* **What this task involves**
Give the extracted text from all the items below as a Markdown table with the columns "Row" and "Text", numbering each non-blank line in order and skipping blank lines. Leave the pictures out.

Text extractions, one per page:
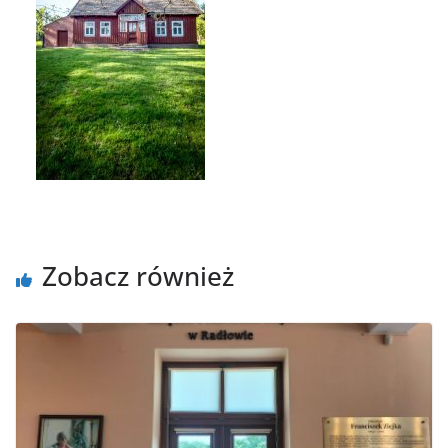
Zobacz również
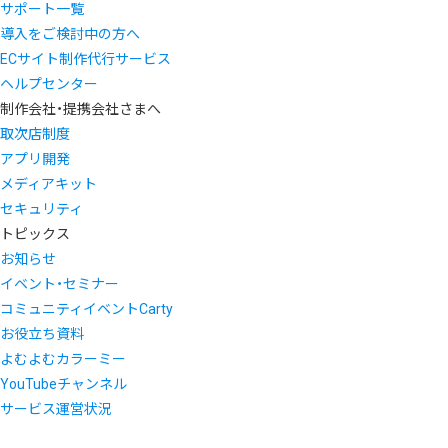
サポート一覧
導入をご検討中の方へ
ECサイト制作代行サービス
ヘルプセンター
制作会社・提携会社さまへ
取次店制度
アプリ開発
メディアキット
セキュリティ
トピックス
お知らせ
イベント・セミナー
コミュニティイベントCarty
お役立ち資料
よむよむカラーミー
YouTubeチャンネル
サービス運営状況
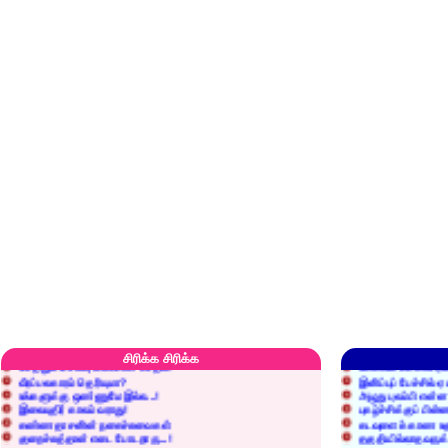
எரிப்பதா? புதைப்பதா?
எல்லாம் நன்மைக்கே.
அறிவை வைக்க மறந்துட்டானே...!
மனிதர்களது தகுதி 
செத்தும் செலவு வைப்பாள் காதலி!
உள்ளங்கைகளில் ஏன
சிரிக்க சிரிக்க
வீரப்பலகாரம் தெரியுமா?
இனிப்புப் பேச்சில்
உங்களுக்கு ஒண்ணுமே இல்ல...!
அழுது புலம்பி என்
இலையுதிர் காலம் வராது!
புகழ்ச்சிக்குப் பின்
கண்ணதாசனின் நகைச்சுவைகள்
கடவுளைக் காண உத
குறைச்சுத்தான் எடை போடறாரு...!
தகுதியில்லாதவருக
அவருக்கு ஒரு விவரமும் தெரியலடி!
உயரத்தில் இருந்தால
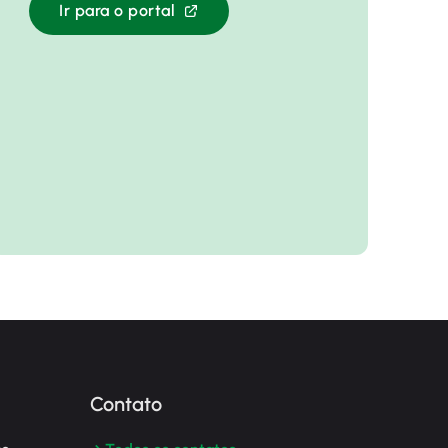
Ir para o portal
Contato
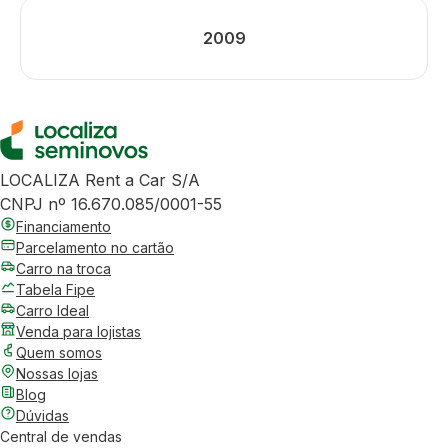
2009
LOCALIZA Rent a Car S/A
CNPJ nº 16.670.085/0001-55
Financiamento
Parcelamento no cartão
Carro na troca
Tabela Fipe
Carro Ideal
Venda para lojistas
Quem somos
Nossas lojas
Blog
Dúvidas
Central de vendas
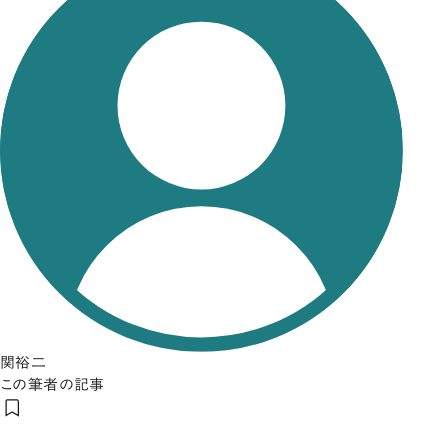
関裕二
この筆者の記事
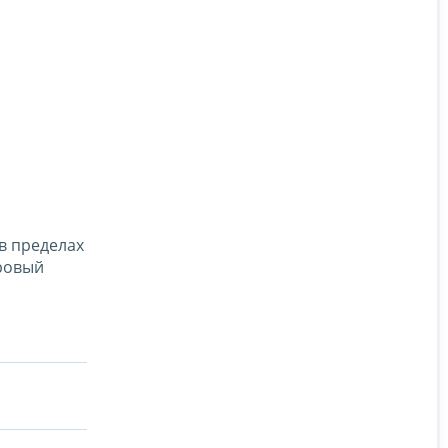
в пределах
ровый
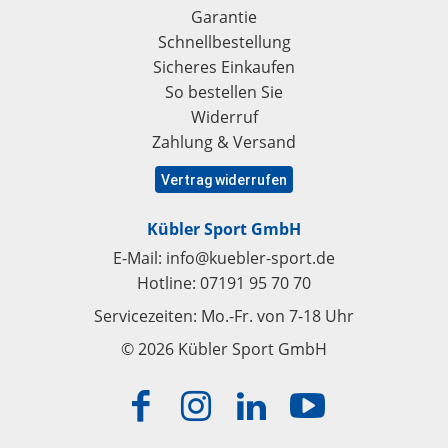
Garantie
Schnellbestellung
Sicheres Einkaufen
So bestellen Sie
Widerruf
Zahlung & Versand
Vertrag widerrufen
Kübler Sport GmbH
E-Mail:
info@kuebler-sport.de
Hotline:
07191 95 70 70
Servicezeiten: Mo.-Fr. von 7-18 Uhr
© 2026 Kübler Sport GmbH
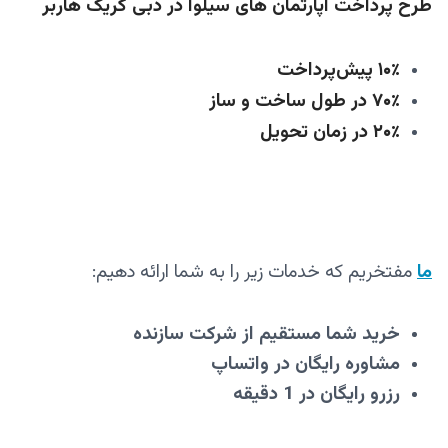
طرح پرداخت آپارتمان های سیلوا در دبی کریک هاربر
۱۰٪ پیش‌پرداخت
۷۰٪ در طول ساخت و ساز
۲۰٪ در زمان تحویل
ما
مفتخریم که خدمات زیر را به شما ارائه دهیم:
خرید شما مستقیم از شرکت سازنده
مشاوره رایگان در واتساپ
رزرو رایگان در 1 دقیقه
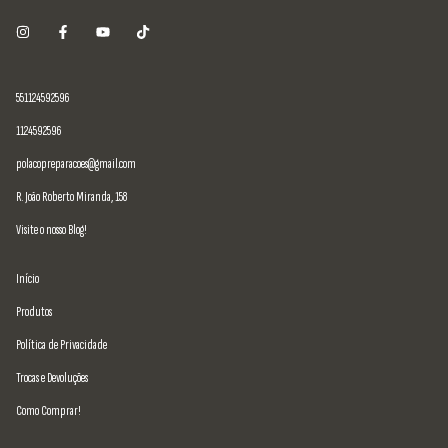
551124592596
1124592596
polacopreparacoes@gmail.com
R. João Roberto Miranda, 158
Visite o nosso Blog!
Início
Produtos
Política de Privacidade
Trocas e Devoluções
Como Comprar!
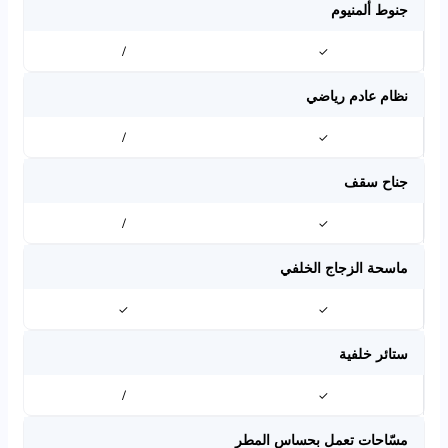
جنوط ألمنيوم
/
✓
نظام عادم رياضي
/
✓
جناح سقف
/
✓
ماسحة الزجاج الخلفي
✓
✓
ستائر خلفية
/
✓
مسّاحات تعمل بحساس المطر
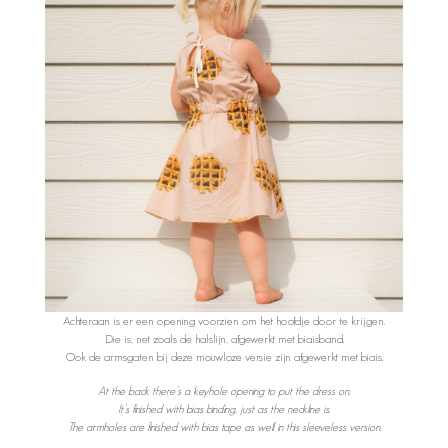
Achteraan is er een opening voorzien om het hoofdje door te krijgen.
Die is, net zoals de halslijn, afgewerkt met biaisband.
Ook de armsgaten bij deze mouwloze versie zijn afgewerkt met biais.
At the back there’s a keyhole opening to put the dress on.
It’s finished with bias binding, just as the neckline is.
The armholes are finished with bias tape as well in this sleeveless version.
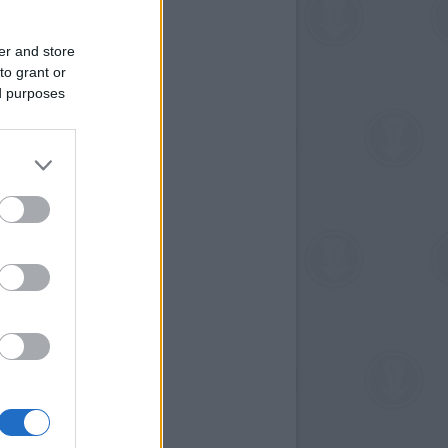
er and store
to grant or
ed purposes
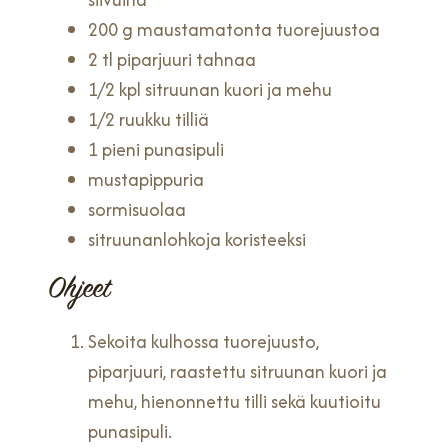
200 g maustamatonta tuorejuustoa
2 tl piparjuuri tahnaa
1/2 kpl sitruunan kuori ja mehu
1/2 ruukku tilliä
1 pieni punasipuli
mustapippuria
sormisuolaa
sitruunanlohkoja koristeeksi
Ohjeet
Sekoita kulhossa tuorejuusto,
piparjuuri, raastettu sitruunan kuori ja
mehu, hienonnettu tilli sekä kuutioitu
punasipuli.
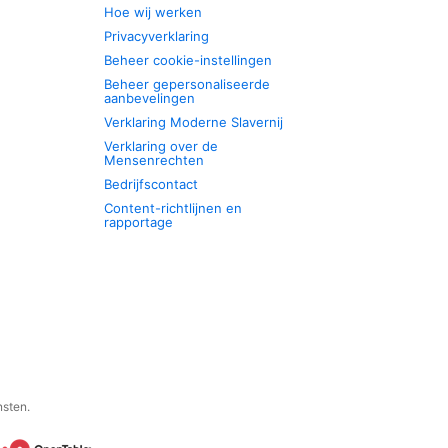
Hoe wij werken
Privacyverklaring
Beheer cookie-instellingen
Beheer gepersonaliseerde
aanbevelingen
Verklaring Moderne Slavernij
Verklaring over de
Mensenrechten
Bedrijfscontact
Content-richtlijnen en
rapportage
nsten.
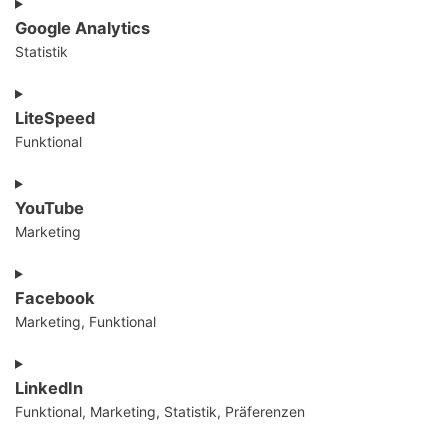
Consent
to
Google Analytics
service
Statistik
wordpress
Consent
to
LiteSpeed
service
Funktional
google-
analytics
Consent
to
YouTube
service
Marketing
litespeed
Consent
to
Facebook
service
Marketing, Funktional
youtube
Consent
to
LinkedIn
service
Funktional, Marketing, Statistik, Präferenzen
facebook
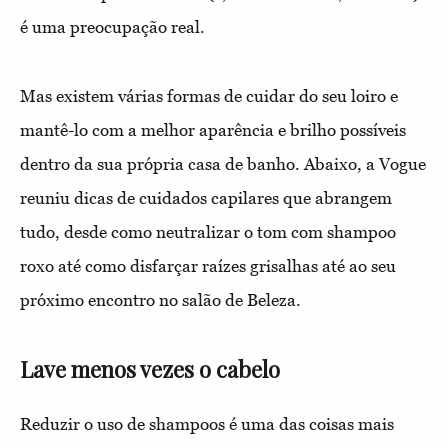
é uma preocupação real.
Mas existem várias formas de cuidar do seu loiro e
mantê-lo com a melhor aparência e brilho possíveis
dentro da sua própria casa de banho. Abaixo, a Vogue
reuniu dicas de cuidados capilares que abrangem
tudo, desde como neutralizar o tom com shampoo
roxo até como disfarçar raízes grisalhas até ao seu
próximo encontro no salão de Beleza.
Lave menos vezes o cabelo
Reduzir o uso de shampoos é uma das coisas mais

* **Result for this exercise**
| Row | Text |
|---|---|
| 1 | Zobacz również |
| 2 | サポート一覧 |
| 3 | 導入をご検討中の方へ |
| 4 | ECサイト制作代行サービス |
| 5 | ヘルプセンター |
| 6 | 制作会社・提携会社さまへ |
| 7 | 取次店制度 |
| 8 | アプリ開発 |
| 9 | メディアキット |
| 10 | セキュリティ |
| 11 | トピックス |
| 12 | お知らせ |
| 13 | イベント・セミナー |
| 14 | コミュニティイベントCarty |
| 15 | お役立ち資料 |
| 16 | よむよむカラーミー |
| 17 | YouTubeチャンネル |
| 18 | サービス運営状況 |
| 19 | எரிப்பதா? புதைப்பதா? |
| 20 | எல்லாம் நன்மைக்கே. |
| 21 | அறிவை வைக்க மறந்துட்டானே...! |
| 22 | மனிதர்களது தகுதி  |
| 23 | செத்தும் செலவு வைப்பாள் காதலி! |
| 24 | உள்ளங்கைகளில் ஏன |
| 25 | சிரிக்க சிரிக்க |
| 26 | வீரப்பலகாரம் தெரியுமா? |
| 27 | இனிப்புப் பேச்சில் |
| 28 | உங்களுக்கு ஒண்ணுமே இல்ல...! |
| 29 | அழுது புலம்பி என் |
| 30 | இலையுதிர் காலம் வராது! |
| 31 | புகழ்ச்சிக்குப் பின் |
| 32 | கண்ணதாசனின் நகைச்சுவைகள் |
| 33 | கடவுளைக் காண உத |
| 34 | குறைச்சுத்தான் எடை போடறாரு...! |
| 35 | தகுதியில்லாதவருக |
| 36 | அவருக்கு ஒரு விவரமும் தெரியலடி! |
| 37 | உயரத்தில் இருந்தால |
| 38 | Ir para o portal |
| 39 | Contato |
| 40 | 2009 |
| 41 | LOCALIZA Rent a Car S/A |
| 42 | CNPJ nº 16.670.085/0001-55 |
| 43 | Financiamento |
| 44 | Parcelamento no cartão |
| 45 | Carro na troca |
| 46 | Tabela Fipe |
| 47 | Carro Ideal |
| 48 | Venda para lojistas |
| 49 | Quem somos |
| 50 | Nossas lojas |
| 51 | Blog |
| 52 | Dúvidas |
| 53 | Central de vendas |
| 54 | 関裕二 |
| 55 | この筆者の記事 |
| 56 | в пределах |
| 57 | ровый |
| 58 | Garantie |
| 59 | Schnellbestellung |
| 60 | Sicheres Einkaufen |
| 61 | So bestellen Sie |
| 62 | Widerruf |
| 63 | Zahlung & Versand |
| 64 | Vertrag widerrufen |
| 65 | Kübler Sport GmbH |
| 66 | E-Mail: |
| 67 | info@kuebler-sport.de |
| 68 | Hotline: |
| 69 | 07191 95 70 70 |
| 70 | Servicezeiten: Mo.-Fr. von 7-18 Uhr |
| 71 | © 2026 Kübler Sport GmbH |
| 72 | طرح پرداخت آپارتمان های سیلوا در دبی کریک هاربر |
| 73 | ۱۰٪ پیش‌پرداخت |
| 74 | ۷۰٪ در طول ساخت و ساز |
| 75 | ۲۰٪ در زمان تحویل |
| 76 | ما |
| 77 | مفتخریم که خدمات زیر را به شما ارائه دهیم: |
| 78 | خرید شما مستقیم از شرکت سازنده |
| 79 | مشاوره رایگان در واتساپ |
| 80 | رزرو رایگان در 1 دقیقه |
| 81 | 551124592596 |
| 82 | 1124592596 |
| 83 | polacopreparacoes@gmail.com |
| 84 | R. João Roberto Miranda, 158 |
| 85 | Visite o nosso Blog! |
| 86 | Início |
| 87 | Produtos |
| 88 | Política de Privacidade |
| 89 | Trocas e Devoluções |
| 90 | Como Comprar! |
| 91 | جنوط ألمنيوم |
| 92 | / |
| 93 | ✓ |
| 94 | نظام عادم رياضي |
| 95 | / |
| 96 | ✓ |
| 97 | جناح سقف |
| 98 | / |
| 99 | ✓ |
| 100 | ماسحة الزجاج الخلفي |
| 101 | ✓ |
| 102 | ✓ |
| 103 | ستائر خلفية |
| 104 | / |
| 105 | ✓ |
| 106 | مسّاحات تعمل بحساس المطر |
| 107 | Achteraan is er een opening voorzien om het hoofdje door te krijgen. |
| 108 | Die is, net zoals de halslijn, afgewerkt met biaisband. |
| 109 | Ook de armsgaten bij deze mouwloze versie zijn afgewerkt met biais. |
| 110 | At the back there’s a keyhole opening to put the dress on. |
| 111 | It’s finished with bias binding, just as the neckline is. |
| 112 | The armholes are finished with bias tape as well in this sleeveless version. |
| 113 | er and store |
| 114 | to grant or |
| 115 | ed purposes |
| 116 | 200 g maustamatonta tuorejuustoa |
| 117 | 2 tl piparjuuri tahnaa |
| 118 | 1/2 kpl sitruunan kuori ja mehu |
| 119 | 1/2 ruukku tilliä |
| 120 | 1 pieni punasipuli |
| 121 | mustapippuria |
| 122 | sormisuolaa |
| 123 | sitruunanlohkoja koristeeksi |
| 124 | Ohjeet |
| 125 | Sekoita kulhossa tuorejuusto, |
| 126 | piparjuuri, raastettu sitruunan kuori ja |
| 127 | mehu, hienonnettu tilli sekä kuutioitu |
| 128 | punasipuli. |
| 129 | Hoe wij werken |
| 130 | Privacyverklaring |
| 131 | Beheer cookie-instellingen |
| 132 | Beheer gepersonaliseerde |
| 133 | aanbevelingen |
| 134 | Verklaring Moderne Slavernij |
| 135 | Verklaring over de |
| 136 | Mensenrechten |
| 137 | Bedrijfscontact |
| 138 | Content-richtlijnen en |
| 139 | rapportage |
| 140 | nsten. |
| 141 | Consent |
| 142 | to |
| 143 | Google Analytics |
| 144 | service |
| 145 | Statistik |
| 146 | wordpress |
| 147 | Consent |
| 148 | to |
| 149 | LiteSpeed |
| 150 | service |
| 151 | Funktional |
| 152 | google- |
| 153 | analytics |
| 154 | Consent |
| 155 | to |
| 156 | YouTube |
| 157 | service |
| 158 | Marketing |
| 159 | litespeed |
| 160 | Consent |
| 161 | to |
| 162 | Facebook |
| 163 | service |
| 164 | Marketing, Funktional |
| 165 | youtube |
| 166 | Consent |
| 167 | to |
| 168 | LinkedIn |
| 169 | service |
| 170 | Funktional, Marketing, Statistik, Präferenzen |
| 171 | facebook |
| 172 | é uma preocupação real. |
| 173 | Mas existem várias formas de cuidar do seu loiro e |
| 174 | mantê-lo com a melhor aparência e brilho possíveis |
| 175 | dentro da sua própria casa de banho. Abaixo, a Vogue |
| 176 | reuniu dicas de cuidados capilares que abrangem |
| 177 | tudo, desde como neutralizar o tom com shampoo |
| 178 | roxo até como disfarçar raízes grisalhas até ao seu |
| 179 | próximo encontro no salão de Beleza. |
| 180 | Lave menos vezes o cabelo |
| 181 | Reduzir o uso de shampoos é uma das coisas mais |